Which Apartment Markets Have the Most Planned Units?

New York City, Houston, Dallas, Seattle and Washington, DC are among the leaders for apartment development activity during the current cycle. They have consistently topped the charts for completion volumes in recent years and posted some of the largest construction volumes at the end of 3rd quarter 2017. However, that trend could be changing. The volume of planned units in many of the cycle’s development leaders indicate construction activity in those metros could ease over the next year.

Metros like Dallas, New York City and Seattle have among the largest pipelines in the nation, but are not the metros with the most planned units.
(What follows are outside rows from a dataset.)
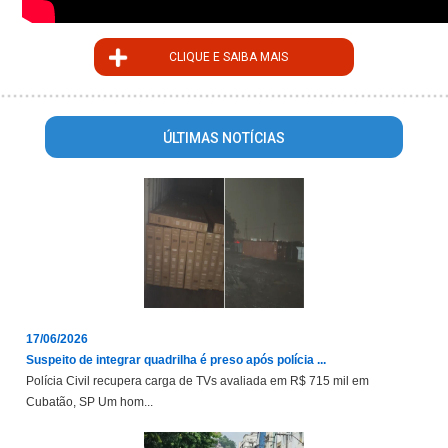
CLIQUE E SAIBA MAIS
ÚLTIMAS NOTÍCIAS
17/06/2026
Suspeito de integrar quadrilha é preso após polícia ...
Polícia Civil recupera carga de TVs avaliada em R$ 715 mil em
Cubatão, SP Um hom...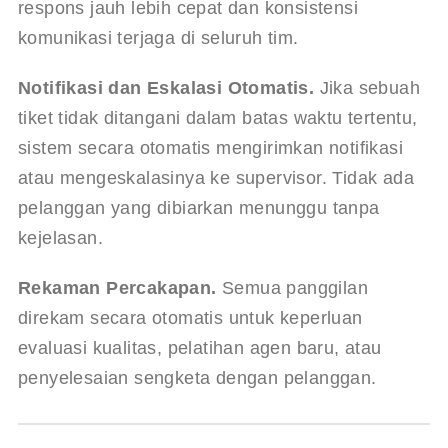
respons jauh lebih cepat dan konsistensi 
komunikasi terjaga di seluruh tim.
Notifikasi dan Eskalasi Otomatis.
 Jika sebuah 
tiket tidak ditangani dalam batas waktu tertentu, 
sistem secara otomatis mengirimkan notifikasi 
atau mengeskalasinya ke supervisor. Tidak ada 
pelanggan yang dibiarkan menunggu tanpa 
kejelasan.
Rekaman Percakapan.
 Semua panggilan 
direkam secara otomatis untuk keperluan 
evaluasi kualitas, pelatihan agen baru, atau 
penyelesaian sengketa dengan pelanggan.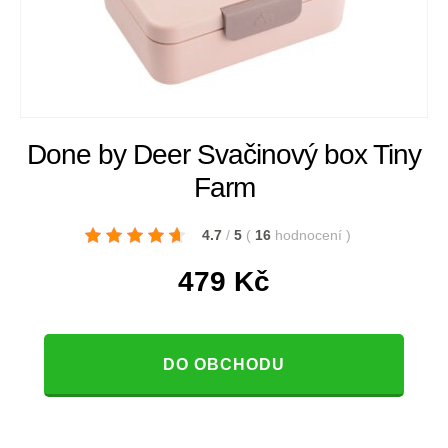
Done by Deer Svačinový box Tiny
Farm
4.7
/
5
(
16
hodnocení
)
479
Kč
DO OBCHODU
In fact, many of the nation’s largest markets – those with 400,000 or more existing units – have fewer than 10,000 units in the planning stage. The exception is Washington, DC, where nearly 24,000 units are planned, the most of any U.S. metro.
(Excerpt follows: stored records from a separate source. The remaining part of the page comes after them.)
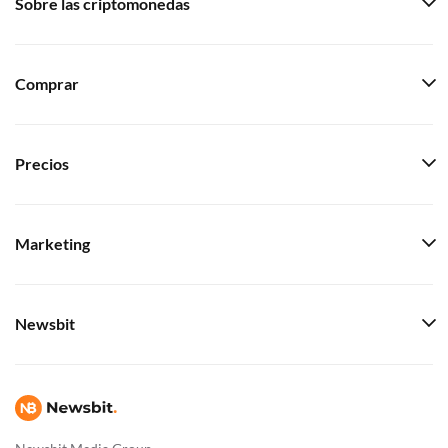
Sobre las criptomonedas
Comprar
Precios
Marketing
Newsbit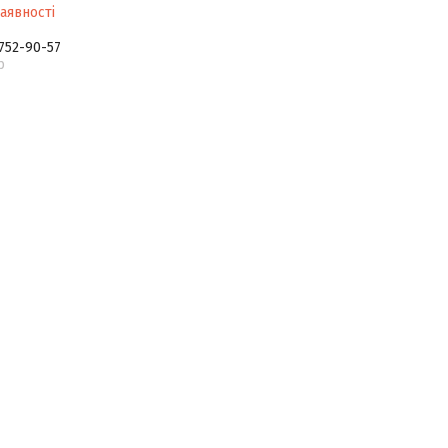
аявності
 752-90-57
р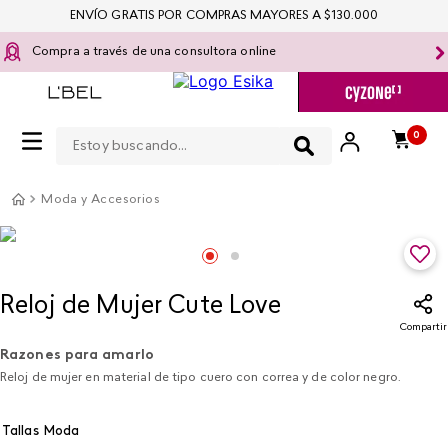
ENVÍO GRATIS POR COMPRAS MAYORES A $130.000
Compra a través de una consultora online
Estoy buscando...
0
Moda y Accesorios
Reloj de Mujer Cute Love
Compartir
Razones para amarlo
Reloj de mujer en material de tipo cuero con correa y de color negro.
Tallas Moda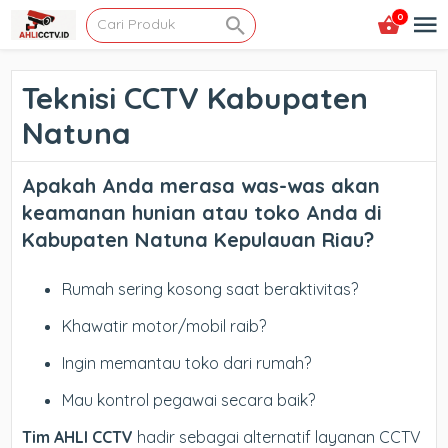
0
Teknisi CCTV Kabupaten
Natuna
Apakah Anda merasa was-was akan
keamanan hunian atau toko Anda di
Kabupaten Natuna Kepulauan Riau
?
Rumah sering kosong saat beraktivitas?
Khawatir motor/mobil raib?
Ingin memantau toko dari rumah?
Mau kontrol pegawai secara baik?
Tim AHLI CCTV
hadir sebagai alternatif layanan CCTV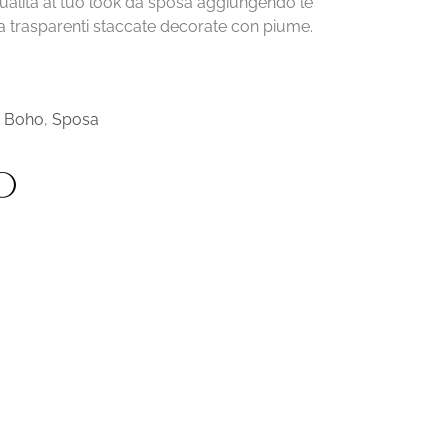
ualità al tuo look da sposa aggiungendo le
a trasparenti staccate decorate con piume.
 Boho
,
Sposa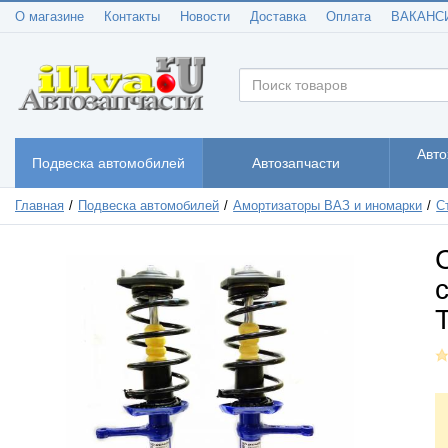
О магазине
Контакты
Новости
Доставка
Оплата
ВАКАНС
Авто
Подвеска автомобилей
Автозапчасти
Главная
Подвеска автомобилей
Амортизаторы ВАЗ и иномарки
С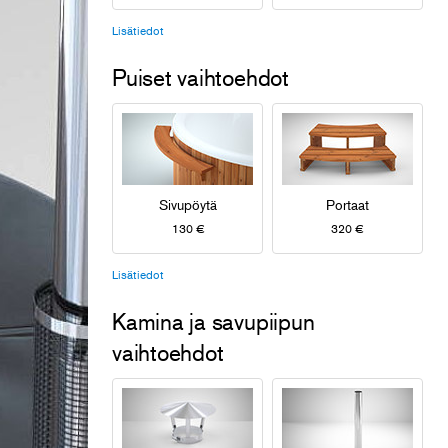
Lisätiedot
Puiset vaihtoehdot
Sivupöytä
Portaat
130 €
320 €
Lisätiedot
Kamina ja savupiipun
vaihtoehdot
Meanwhile, a handful of metros, including San Francisco, Oakland, Columbus, Fort Lauderdale, West Palm Beach and Cleveland, have more planned units than what is currently under construction. Oakland, for example, had roughly 6,200 units under construction at the end of 3rd quarter 2017. However, the number of planned units is more than double that volume (12,500 units). That planned property volume places Oakland as the second-busiest market for new development over the next year. Also among the five metros with the most planned units are San Francisco (12,100 units), Miami (11,700 units) and Los Angeles (10,200 units).
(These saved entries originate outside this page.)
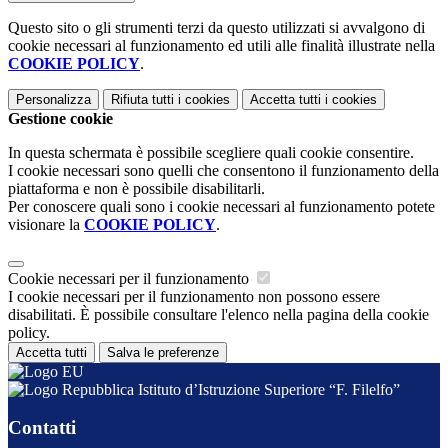
Questo sito o gli strumenti terzi da questo utilizzati si avvalgono di
cookie necessari al funzionamento ed utili alle finalità illustrate nella
COOKIE POLICY
.
Personalizza
Rifiuta tutti
i cookies
Accetta tutti
i cookies
Gestione cookie
In questa schermata è possibile scegliere quali cookie consentire.
I cookie necessari sono quelli che consentono il funzionamento della
piattaforma e non è possibile disabilitarli.
Per conoscere quali sono i cookie necessari al funzionamento potete
visionare la
COOKIE POLICY
.
Cookie necessari per il funzionamento
I cookie necessari per il funzionamento non possono essere
disabilitati. È possibile consultare l'elenco nella pagina della cookie
policy.
Accetta tutti
Salva le preferenze
Istituto d’Istruzione Superiore “F. Filelfo”
Contatti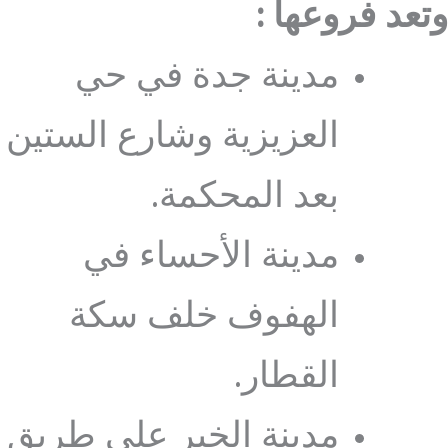
وتعد فروعها :
مدينة جدة في حي
العزيزية وشارع الستين
بعد المحكمة.
مدينة الأحساء في
الهفوف خلف سكة
القطار.
مدينة الخبر علي طريق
A unit is considered planned once its project plan is approved by local regulators, and it is scheduled to start begin construction within a year. Not all planned units actually begin construction, though that rate varies by metro.

Nationally, construction periods for apartment projects vary based on size and type. For a garden-style project with fewer than 100 units, the average construction period lasts roughly 14 months from dirt work to completion. For a high-rise tower of 400 or more units, construction lasts roughly 30 months, on average.

Meanwhile, Dallas, the national leader for units under construction, has relatively few planned units. The metro has roughly 39,400 units under construction, but only about 6,300 units in the planning stage. New York City and Atlanta, with current construction pipelines at roughly 35,600 and 24,300, respectively, are also seeing relatively few planned units, both around 8,650 units. Similarly, Seattle and Houston have worked through much of their development pipeline over the past few quarters. The two metros each have less than 4,000 planned units as of 3rd quarter 2017.

By comparison, the top 50 metros combined for around 506,000 units under construction at the end of 3rd quarter 2017. Those same metros recorded around 229,000 planned units at the same time.